4. Challenges core strength
Core muscles go beyond their capability of producing a rad six pack. They are truly our “power source”. (This is one of my favorite terms, I often use it in class to stress the importance of abdominal engagement). Your outer limbs cannot increase in mass unless your core is strong enough to support them. Core muscles consist of both the front and back muscles around the trunk. Supporting the spine, hips, and shoulders aka all of the structures involved with posture. By strengthening theses muscles they are able to provide more assistance in maintaining a strainghter spine. Not only relieving pressure from your neck and internal organs but physically representing a more confident stance.
5. Improves circulation
Constant flexion and contraction of muscles signals to the body to send more blood to those areas. The fresh blood bathes the muscles with oxygen and other nutrients allowing them to become stronger and healthier. Stretching also aids in muscle fiber renewal.
6. Builds bone density
Bone density is determined by measuring the amount of calcium and other minerals in a segment of a bone, a higher mineral content equals a higher bone density. With weights there is more positive stress on the bone as the muscle pulls away from it to work harder. The body detects this and sends a warning signal to recruit additional assistance for the bones to get stronger. Basically “a use it or lose it” situation. If are bones are used to getting by with minimal stress they body will redistribute the excess energy of bone reformation to other areas.

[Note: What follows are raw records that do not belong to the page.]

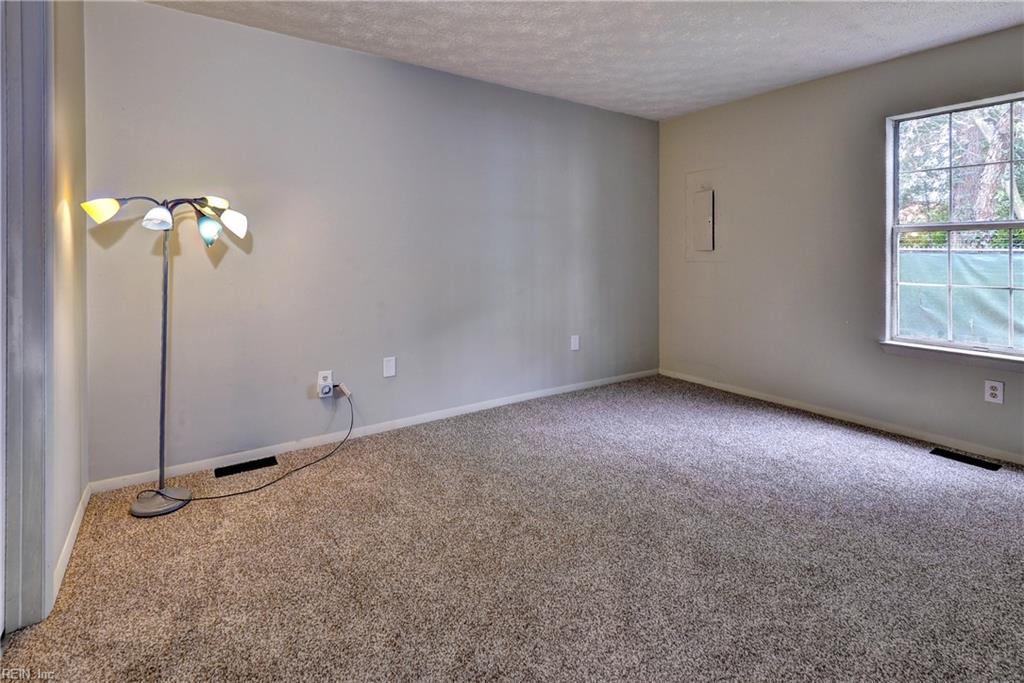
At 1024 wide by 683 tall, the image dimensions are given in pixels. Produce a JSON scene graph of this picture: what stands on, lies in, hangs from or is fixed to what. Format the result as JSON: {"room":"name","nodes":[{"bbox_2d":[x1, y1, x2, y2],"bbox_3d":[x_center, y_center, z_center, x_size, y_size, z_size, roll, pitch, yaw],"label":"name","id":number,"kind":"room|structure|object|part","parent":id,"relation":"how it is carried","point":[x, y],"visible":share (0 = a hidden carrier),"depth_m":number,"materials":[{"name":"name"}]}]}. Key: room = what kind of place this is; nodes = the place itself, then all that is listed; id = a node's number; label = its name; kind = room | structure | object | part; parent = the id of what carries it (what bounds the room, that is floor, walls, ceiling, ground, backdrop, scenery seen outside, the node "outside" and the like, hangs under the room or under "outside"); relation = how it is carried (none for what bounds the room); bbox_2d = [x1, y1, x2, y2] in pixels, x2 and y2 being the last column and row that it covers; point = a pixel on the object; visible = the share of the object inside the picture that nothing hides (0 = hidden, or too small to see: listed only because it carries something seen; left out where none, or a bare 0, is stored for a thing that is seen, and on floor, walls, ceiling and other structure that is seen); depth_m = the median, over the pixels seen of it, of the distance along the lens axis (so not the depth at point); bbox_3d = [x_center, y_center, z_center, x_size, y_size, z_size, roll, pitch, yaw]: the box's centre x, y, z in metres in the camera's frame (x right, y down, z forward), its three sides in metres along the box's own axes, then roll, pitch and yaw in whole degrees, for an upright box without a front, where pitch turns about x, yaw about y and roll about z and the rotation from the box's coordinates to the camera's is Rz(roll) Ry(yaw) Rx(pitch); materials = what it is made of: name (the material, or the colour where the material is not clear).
{"room":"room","nodes":[
{"label":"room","id":0,"kind":"room"},
{"bbox_2d":[49,0,88,607],"bbox_3d":[-1.029,-0.213,0.595,0.151,2.487,3.844,-1,2,-35],"label":"left wall","id":1,"kind":"structure","parent":0,"point":[67,122],"depth_m":1.83,"materials":[{"name":"paint"}]},
{"bbox_2d":[1,0,53,631],"bbox_3d":[-1.352,-0.046,1.083,0.167,2.199,1.082,-1,2,-35],"label":"door frame","id":2,"kind":"structure","parent":1,"relation":"attached to","point":[21,552],"depth_m":1.42,"materials":[{"name":"grey paint"}]},
{"bbox_2d":[52,483,89,605],"bbox_3d":[-1.778,0.950,1.849,0.014,0.079,0.943,-1,2,-35],"label":"baseboard","id":3,"kind":"structure","parent":1,"relation":"attached to","point":[67,542],"depth_m":1.77,"materials":[{"name":"white paint"}]},
{"bbox_2d":[82,1,658,484],"bbox_3d":[-0.351,-0.330,3.446,4.477,2.476,0.158,-1,2,-35],"label":"back wall","id":4,"kind":"structure","parent":0,"point":[163,12],"depth_m":2.82,"materials":[{"name":"grey paint"}]},
{"bbox_2d":[317,370,333,398],"bbox_3d":[-1.148,0.521,2.804,0.079,0.145,0.009,-1,2,-35],"label":"wall socket","id":5,"kind":"object","parent":4,"relation":"attached to","point":[329,381],"visible":0.85,"depth_m":2.80,"materials":[{"name":"white plastic"}]},
{"bbox_2d":[182,387,352,499],"bbox_3d":[-1.297,0.750,2.495,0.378,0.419,0.881,1,2,36],"label":"power cord","id":6,"kind":"object","parent":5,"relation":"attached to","point":[251,490],"visible":0.98,"depth_m":2.45,"materials":[{"name":"black plastic"}]},
{"bbox_2d":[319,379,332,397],"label":"plug adapter","id":7,"kind":"object","parent":5,"relation":"attached to","point":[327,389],"visible":0.99,"depth_m":2.75,"materials":[{"name":"white plastic"}]},
{"bbox_2d":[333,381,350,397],"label":"power adapter","id":8,"kind":"object","parent":5,"relation":"attached to","point":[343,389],"visible":0.96,"depth_m":2.87,"materials":[{"name":"white plastic"}]},
{"bbox_2d":[87,368,659,492],"bbox_3d":[-0.305,0.861,3.431,4.220,0.073,0.014,-1,2,-35],"label":"baseboard","id":9,"kind":"structure","parent":4,"relation":"attached to","point":[530,397],"depth_m":2.86,"materials":[{"name":"white paint"}]},
{"bbox_2d":[382,356,395,377],"bbox_3d":[-0.824,0.455,3.052,0.078,0.126,0.009,-1,2,-35],"label":"wall plate","id":10,"kind":"object","parent":4,"relation":"attached to","point":[389,371],"visible":0.98,"depth_m":3.05,"materials":[{"name":"white plastic"}]},
{"bbox_2d":[570,334,579,350],"bbox_3d":[0.545,0.375,3.929,0.077,0.133,0.015,-1,2,-35],"label":"wall plate","id":11,"kind":"object","parent":4,"relation":"attached to","point":[576,341],"visible":0.99,"depth_m":3.92,"materials":[{"name":"white plastic"}]},
{"bbox_2d":[0,374,1023,682],"bbox_3d":[0.745,1.019,1.536,4.748,0.103,4.412,-1,2,-35],"label":"carpet floor","id":12,"kind":"structure","parent":0,"point":[848,445],"depth_m":1.71,"materials":[{"name":"carpet"}]},
{"bbox_2d":[77,193,252,515],"bbox_3d":[-1.580,0.226,2.128,0.643,1.471,0.368,-1,2,-35],"label":"floor lamp","id":13,"kind":"object","parent":12,"relation":"on","point":[113,210],"visible":0.98,"depth_m":2.10,"materials":[{"name":"metal"}]},
{"bbox_3d":[-1.735,-0.384,1.944,0.130,0.098,0.125,-1,2,-35],"label":"shade","id":14,"kind":"part","parent":13,"relation":"part of","materials":[{"name":"glass"}]},
{"bbox_3d":[-1.561,-0.367,2.028,0.106,0.089,0.109,-1,2,-35],"label":"shade","id":15,"kind":"part","parent":13,"relation":"part of","materials":[{"name":"glass"}]},
{"bbox_3d":[-1.660,0.935,2.164,0.246,0.055,0.253,-1,2,-35],"label":"lamp base","id":16,"kind":"part","parent":13,"relation":"part of","materials":[{"name":"metal"}]},
{"bbox_3d":[-1.424,-0.332,2.145,0.101,0.116,0.111,-1,2,-35],"label":"shade","id":17,"kind":"part","parent":13,"relation":"part of","materials":[{"name":"glass"}]},
{"bbox_3d":[-1.418,-0.461,2.164,0.120,0.082,0.118,-1,2,-35],"label":"shade","id":18,"kind":"part","parent":13,"relation":"part of","materials":[{"name":"glass"}]},
{"bbox_3d":[-1.337,-0.370,2.183,0.122,0.111,0.117,-1,2,-35],"label":"shade","id":19,"kind":"part","parent":13,"relation":"part of","materials":[{"name":"glass"}]},
{"bbox_2d":[215,455,277,477],"bbox_3d":[-1.489,0.935,2.546,0.291,0.007,0.109,-1,2,-35],"label":"floor vent","id":20,"kind":"object","parent":12,"relation":"in","point":[241,466],"visible":0.96,"depth_m":2.54,"materials":[{"name":"black metal"}]},
{"bbox_2d":[928,447,1000,470],"bbox_3d":[2.624,0.927,2.647,0.104,0.007,0.287,-1,2,-35],"label":"floor vent","id":21,"kind":"object","parent":12,"relation":"in","point":[980,462],"visible":0.97,"depth_m":2.64,"materials":[{"name":"black metal"}]},
{"bbox_2d":[143,0,1023,120],"bbox_3d":[0.637,-1.548,1.416,4.661,0.113,4.378,-1,2,-35],"label":"ceiling","id":22,"kind":"structure","parent":0,"point":[648,100],"depth_m":2.67,"materials":[{"name":"white paint"}]},
{"bbox_2d":[658,23,1023,461],"bbox_3d":[2.697,-0.347,2.869,0.154,2.503,4.136,-1,2,-35],"label":"right wall","id":23,"kind":"structure","parent":0,"point":[820,82],"depth_m":3.36,"materials":[{"name":"paint"}]},
{"bbox_2d":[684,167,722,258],"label":"electrical panel","id":24,"kind":"object","parent":23,"relation":"in","point":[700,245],"visible":0.99,"depth_m":4.04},
{"bbox_2d":[658,368,1023,463],"bbox_3d":[2.632,0.858,2.933,0.014,0.071,3.975,-1,2,-35],"label":"baseboard","id":25,"kind":"structure","parent":23,"relation":"attached to","point":[760,397],"depth_m":3.17,"materials":[{"name":"white paint"}]},
{"bbox_2d":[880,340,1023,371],"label":"window sill","id":26,"kind":"structure","parent":23,"relation":"attached to","point":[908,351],"depth_m":2.78,"materials":[{"name":"white paint"}]},
{"bbox_2d":[885,92,1023,360],"bbox_3d":[2.827,-0.417,2.686,0.098,1.513,0.960,-1,2,-35],"label":"window","id":27,"kind":"structure","parent":23,"relation":"in","point":[1004,226],"depth_m":2.85,"materials":[{"name":"glass"}]},
{"bbox_2d":[984,379,1003,403],"bbox_3d":[2.779,0.532,2.624,0.009,0.126,0.077,-1,2,-35],"label":"wall socket","id":28,"kind":"object","parent":23,"relation":"attached to","point":[998,389],"visible":0.99,"depth_m":2.62,"materials":[{"name":"white plastic"}]},
{"label":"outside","id":29,"kind":"structure","parent":0,"visible":0},
{"label":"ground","id":30,"kind":"structure","parent":29,"visible":0},
{"bbox_2d":[897,100,1023,223],"bbox_3d":[7.844,-2.926,7.566,4.213,6.880,5.571,-1,2,-35],"label":"tree","id":31,"kind":"object","parent":30,"relation":"on","point":[998,156],"visible":0.32,"depth_m":7.20,"materials":[{"name":"green plant"}]},
{"bbox_2d":[897,246,1023,347],"bbox_3d":[4.921,0.134,4.477,0.098,1.303,6.972,-1,2,-35],"label":"fence","id":32,"kind":"object","parent":30,"relation":"on","point":[970,267],"visible":0.44,"depth_m":4.73,"materials":[{"name":"fabric"}]}
]}

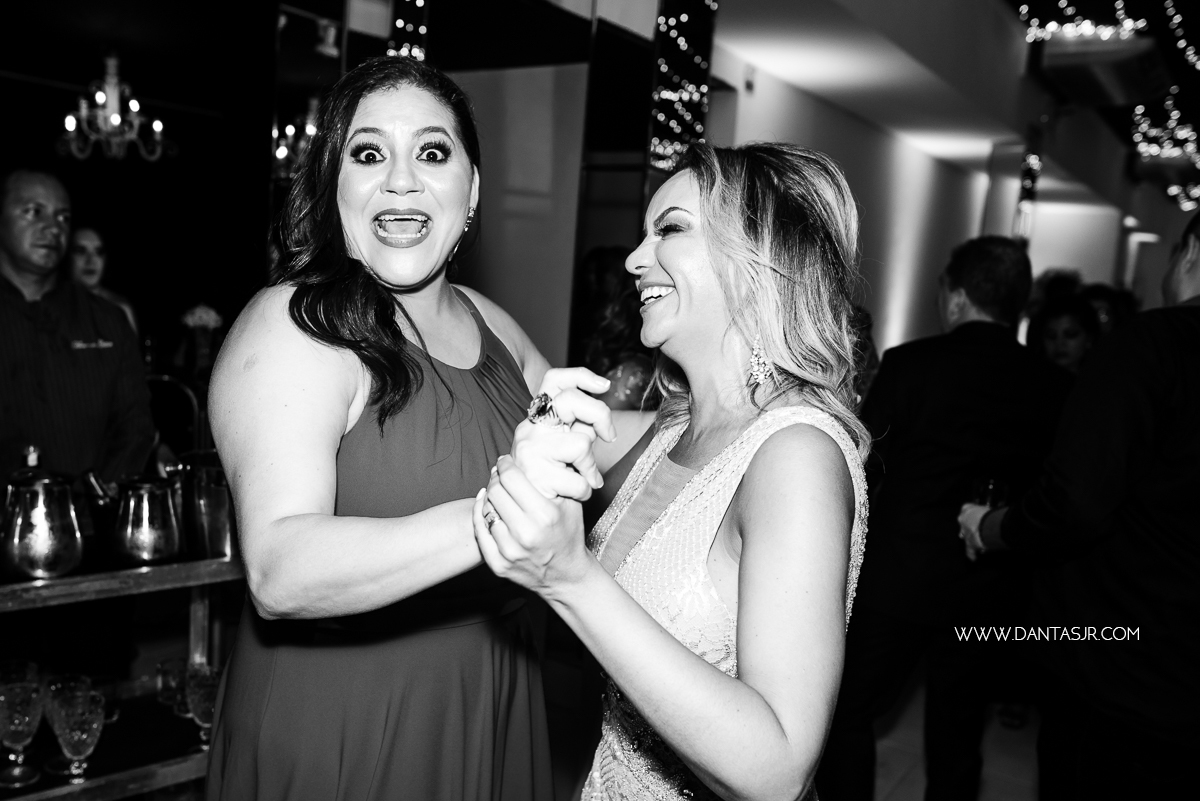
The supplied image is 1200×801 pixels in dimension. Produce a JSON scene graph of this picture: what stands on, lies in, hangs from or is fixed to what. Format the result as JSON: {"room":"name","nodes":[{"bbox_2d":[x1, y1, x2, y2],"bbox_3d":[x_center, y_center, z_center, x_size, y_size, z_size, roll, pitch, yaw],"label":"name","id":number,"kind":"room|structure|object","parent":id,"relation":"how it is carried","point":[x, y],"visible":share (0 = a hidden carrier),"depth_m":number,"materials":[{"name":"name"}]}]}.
{"room":"event hall","nodes":[
{"label":"event hall","id":0,"kind":"room"},
{"bbox_2d":[177,304,223,373],"bbox_3d":[-2.006,-0.277,5.126,0.246,0.405,0.247,8,8,33],"label":"flower vase","id":1,"kind":"object","parent":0,"point":[203,321],"visible":0.92,"depth_m":5.08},
{"bbox_2d":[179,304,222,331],"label":"flower","id":2,"kind":"object","parent":1,"relation":"in","point":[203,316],"visible":0.63,"depth_m":5.44,"materials":[{"name":"white plant"}]},
{"bbox_2d":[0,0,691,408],"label":"back wall","id":3,"kind":"structure","parent":0,"point":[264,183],"depth_m":4.05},
{"bbox_2d":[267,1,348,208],"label":"mirror","id":4,"kind":"object","parent":3,"relation":"attached to","point":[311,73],"visible":0.53,"depth_m":4.69,"materials":[{"name":"black mirror"}]},
{"bbox_2d":[388,0,427,61],"bbox_3d":[-0.872,-1.482,4.597,0.183,1.362,0.186,8,8,33],"label":"string light","id":5,"kind":"object","parent":3,"relation":"attached to","point":[419,54],"visible":0.47,"depth_m":4.54,"materials":[{"name":"white"}]},
{"bbox_2d":[650,0,716,171],"bbox_3d":[0.387,-1.483,4.956,0.234,1.933,0.309,8,8,33],"label":"string lights","id":6,"kind":"object","parent":3,"relation":"attached to","point":[698,87],"visible":0.74,"depth_m":4.90,"materials":[{"name":"white"}]},
{"bbox_2d":[704,43,1001,361],"bbox_3d":[2.225,-0.876,8.502,0.282,2.961,5.430,8,8,33],"label":"wall","id":7,"kind":"structure","parent":0,"point":[776,101],"depth_m":8.44,"materials":[{"name":"paint"}]},
{"bbox_2d":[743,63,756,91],"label":"wall sensor","id":8,"kind":"object","parent":7,"relation":"attached to","point":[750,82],"visible":0.93,"depth_m":6.16,"materials":[{"name":"white"}]},
{"bbox_2d":[672,0,1199,223],"bbox_3d":[3.168,-2.199,6.532,5.262,0.320,11.536,8,8,33],"label":"ceiling","id":9,"kind":"structure","parent":0,"point":[809,19],"depth_m":6.90,"materials":[{"name":"white paint"}]},
{"bbox_2d":[59,51,168,162],"bbox_3d":[-2.496,-1.652,5.237,0.530,0.839,0.532,8,8,33],"label":"chandelier","id":10,"kind":"object","parent":9,"relation":"hanging from","point":[97,99],"visible":1,"depth_m":5.21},
{"bbox_2d":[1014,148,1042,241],"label":"light","id":11,"kind":"object","parent":9,"relation":"hanging from","point":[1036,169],"visible":0.69,"depth_m":9.72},
{"bbox_2d":[1020,1,1146,42],"bbox_3d":[3.470,-2.952,7.156,0.843,1.133,0.888,8,8,33],"label":"string lights","id":12,"kind":"object","parent":9,"relation":"hanging from","point":[1133,24],"visible":0.79,"depth_m":7.26},
{"bbox_2d":[1035,33,1172,106],"bbox_3d":[3.653,-2.390,7.370,0.784,0.318,0.989,8,8,33],"label":"air conditioner","id":13,"kind":"object","parent":9,"relation":"attached to","point":[1109,82],"visible":0.96,"depth_m":7.15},
{"bbox_2d":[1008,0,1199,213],"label":"string lights","id":14,"kind":"object","parent":9,"relation":"hanging from","point":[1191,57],"visible":0.79,"depth_m":9.01},
{"bbox_2d":[1131,98,1199,209],"bbox_3d":[6.655,-2.746,11.192,1.617,0.883,1.888,8,8,33],"label":"string lights","id":15,"kind":"object","parent":9,"relation":"hanging from","point":[1137,117],"visible":0.75,"depth_m":11.22},
{"bbox_2d":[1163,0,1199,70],"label":"string lights","id":16,"kind":"object","parent":9,"relation":"hanging from","point":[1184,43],"visible":0.95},
{"bbox_2d":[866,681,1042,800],"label":"floor","id":17,"kind":"structure","parent":0,"point":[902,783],"depth_m":3.53,"materials":[{"name":"tile"}]},
{"bbox_2d":[0,168,159,492],"bbox_3d":[-1.646,0.122,2.975,0.590,1.524,0.602,2,7,-16],"label":"man","id":18,"kind":"object","parent":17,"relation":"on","point":[12,258],"visible":0.78,"depth_m":2.86},
{"bbox_2d":[64,225,138,336],"bbox_3d":[-2.445,-0.130,4.873,0.487,1.313,0.526,1,7,-22],"label":"woman","id":19,"kind":"object","parent":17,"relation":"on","point":[90,248],"visible":0.23,"depth_m":4.85},
{"bbox_2d":[0,547,243,800],"bbox_3d":[-1.308,0.771,2.171,1.442,0.832,0.531,-2,9,-40],"label":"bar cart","id":20,"kind":"object","parent":17,"relation":"on","point":[97,783],"visible":0.64,"depth_m":2.21,"materials":[{"name":"metal"}]},
{"bbox_2d":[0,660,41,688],"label":"drinking glass","id":21,"kind":"object","parent":20,"relation":"on","point":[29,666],"visible":0.5,"depth_m":2.18,"materials":[{"name":"clear glass"}]},
{"bbox_2d":[0,679,44,788],"bbox_3d":[-1.140,0.653,1.997,0.093,0.193,0.093,-1,8,-35],"label":"wine glass","id":22,"kind":"object","parent":20,"relation":"on","point":[27,720],"visible":0.99,"depth_m":1.97,"materials":[{"name":"clear glass"}]},
{"bbox_2d":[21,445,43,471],"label":"bottle","id":23,"kind":"object","parent":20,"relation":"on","point":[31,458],"visible":0.24,"depth_m":2.29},
{"bbox_2d":[1,455,83,582],"bbox_3d":[-1.170,0.241,2.125,0.172,0.222,0.166,-3,9,-44],"label":"silver pitcher","id":24,"kind":"object","parent":20,"relation":"on","point":[66,505],"visible":0.99,"depth_m":2.07,"materials":[{"name":"silver metal"}]},
{"bbox_2d":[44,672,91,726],"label":"glass","id":25,"kind":"object","parent":20,"relation":"on","point":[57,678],"visible":0.45,"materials":[{"name":"clear glass"}]},
{"bbox_2d":[49,691,105,780],"bbox_3d":[-1.040,0.676,2.044,0.096,0.158,0.097,-2,9,-41],"label":"glass","id":26,"kind":"object","parent":20,"relation":"on","point":[83,736],"visible":0.99,"depth_m":2.02,"materials":[{"name":"clear glass"}]},
{"bbox_2d":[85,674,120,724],"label":"drinking glass","id":27,"kind":"object","parent":20,"relation":"on","point":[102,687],"visible":0.49,"depth_m":2.33,"materials":[{"name":"clear glass"}]},
{"bbox_2d":[87,469,182,565],"bbox_3d":[-1.003,0.250,2.237,0.162,0.187,0.172,10,9,43],"label":"metal pitcher","id":28,"kind":"object","parent":20,"relation":"on","point":[146,556],"visible":0.99,"depth_m":2.19,"materials":[{"name":"silver metal"}]},
{"bbox_2d":[156,657,188,712],"bbox_3d":[-1.001,0.677,2.413,0.079,0.105,0.079,4,7,1],"label":"drinking glass","id":29,"kind":"object","parent":20,"relation":"on","point":[174,680],"visible":0.7,"depth_m":2.39,"materials":[{"name":"clear glass"}]},
{"bbox_2d":[185,664,220,751],"bbox_3d":[-0.848,0.667,2.209,0.090,0.171,0.091,-2,9,-39],"label":"glass","id":30,"kind":"object","parent":20,"relation":"on","point":[200,711],"visible":0.68,"depth_m":2.17,"materials":[{"name":"clear glass"}]},
{"bbox_2d":[174,450,235,560],"bbox_3d":[-0.874,0.234,2.366,0.219,0.221,0.210,-3,9,-43],"label":"pitcher","id":31,"kind":"object","parent":20,"relation":"on","point":[219,528],"visible":0.75,"depth_m":2.27,"materials":[{"name":"silver"}]},
{"bbox_2d":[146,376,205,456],"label":"bar stool","id":32,"kind":"object","parent":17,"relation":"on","point":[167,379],"visible":0.41,"depth_m":4.56,"materials":[{"name":"metal"}]},
{"bbox_2d":[198,54,618,800],"bbox_3d":[-0.301,0.398,1.662,0.649,1.776,0.817,8,8,33],"label":"woman","id":33,"kind":"object","parent":17,"relation":"on","point":[390,192],"visible":0.97,"depth_m":1.39},
{"bbox_2d":[571,246,659,409],"bbox_3d":[0.082,0.216,3.712,0.538,1.481,0.563,8,8,33],"label":"woman","id":34,"kind":"object","parent":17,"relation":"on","point":[600,267],"visible":0.36,"depth_m":3.50},
{"bbox_2d":[479,139,877,798],"bbox_3d":[0.144,0.490,1.507,0.494,1.653,0.756,8,8,33],"label":"woman","id":35,"kind":"object","parent":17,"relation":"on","point":[656,720],"visible":0.98,"depth_m":1.27},
{"bbox_2d":[821,233,1072,800],"bbox_3d":[0.971,0.384,2.917,0.628,1.721,0.602,3,7,-9],"label":"man","id":36,"kind":"object","parent":17,"relation":"on","point":[999,356],"visible":0.91,"depth_m":2.73},
{"bbox_2d":[1028,293,1102,373],"bbox_3d":[2.012,0.114,4.460,0.456,1.134,0.494,6,7,18],"label":"woman","id":37,"kind":"object","parent":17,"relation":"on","point":[1064,332],"visible":0.3,"depth_m":4.42},
{"bbox_2d":[951,207,1199,800],"bbox_3d":[1.199,0.408,2.294,0.628,1.728,0.657,2,7,-13],"label":"man","id":38,"kind":"object","parent":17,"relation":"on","point":[1180,274],"visible":0.98,"depth_m":2.12},
{"bbox_2d":[969,476,1009,509],"bbox_3d":[0.990,0.294,2.625,0.096,0.179,0.089,3,7,-5],"label":"drinking glass","id":39,"kind":"object","parent":38,"relation":"in","point":[992,484],"visible":0.51,"depth_m":2.60,"materials":[{"name":"clear glass"}]},
{"bbox_2d":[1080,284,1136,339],"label":"person","id":40,"kind":"object","parent":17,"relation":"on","point":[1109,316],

By adding weights to yoga practice the body recognizes that it requires consistent replenishment of bone minerals.
7. Encourages proper breathing
By increasing the intensity your practice your body will require more oxygen consumption. Often times in physically strenuous situations we tend to hold our breath. Becuase breath is one of the most important, if not the most important, aspects of a yoga practice there are plenty of reminders to re-engage the cycle. Weights also help to physically feel the benefit of matching breath to movement. Strengthening exercises make it more naturally noticeable where the inhale and where the exhale should occur. I often refer to our breath as out biggest tool, and in the moments where are approaching our edge the connection of breath to movements is what enables us to push past it.
There are plenty of benefits to a yoga practice and to a weight lifting practice. By forming a hybrid of the two you get the best of both worlds (undoubtedly developed as a solution for this age of multi-tasking). Wether you’re a regular yogi who wants to tone a bit more, an avid lifter who is curious about the benefits of stretching and breathing techniques, or if you’re new to both and want to begin incorporating a physical and mental practice into your life, yoga with weights is an excellent option! Being raised as an athelete my body was conditioned to crave higher intensity movements so this style of sequence initially attracted me and became continual exercise outlet. Over the years my personal practice has expanded into multiple styles of class but my teaching reamins rooted in this sense spirit of strengthening.
I hope you will find the courage to try something new and experience the benefits of yoga with weights for yourself. You deserve it!
Giving credit where credit is due: thank you soul sister, Gillian Budd, for introducing the article I referenced in this post during our time leading yoga sculpt training together. Miss you dearly!